ÉPOCA – Os juízes não olham?
Lenir – Eles consideram só a história da responsabilidade solidária. Chamo isso de responsabilidade preguiçosa. Eles não querem entender o sistema. Nunca querem ver todas essas pactuações que existem entre os entes. Eles pegam o Artigo 196 da Constituição [saúde é direito de todos e dever do Estado], como se não existisse mais nada. E daí? A educação também é direito de todos e dever do Estado. Por um acaso ela é desordenada? A pessoa entra sem vestibular? Pode estudar numa escola e escolher fazer a prova em outro lugar? Pode fazer tantas escolhas como se faz nos casos de judicialização da saúde?

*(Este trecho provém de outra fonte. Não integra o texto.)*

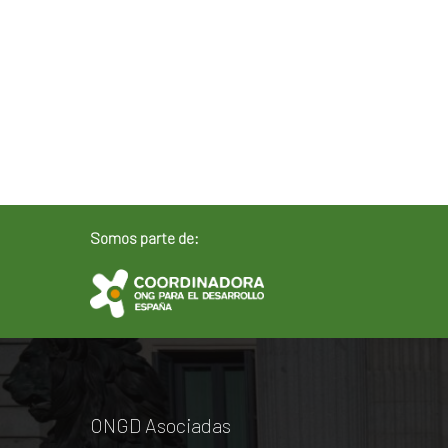
Somos parte de:
ONGD Asociadas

ÉPOCA – Há mais algum artigo da Constituição que os juízes deveriam considerar nas demandas de saúde?
Lenir – O caput do Artigo 198 da Constituição determina que todos os entes devem integrar os seus serviços de modo regionalizado, em rede, de forma hierarquizada. A Lei 8.080 traz mais detalhes. Ficou para o Ministério da Saúde, com aquele mundo de portarias, fazer todas as coisas da pactuação. É realmente difícil entender. Compreendo que não seja fácil para o juiz. Mas existe o Decreto 7.508, que regulamentou a Lei 8.080. Ele tem só uns 30 artigos e delimita direitinho essa questão. Hoje, há a Constituição, a Lei 8.080, o Decreto 7.508 e várias mudanças que aconteceram na Lei 8.080 [como a que trouxe a Conitec]. É básico que o juiz pegue isso. Mas eles não olham.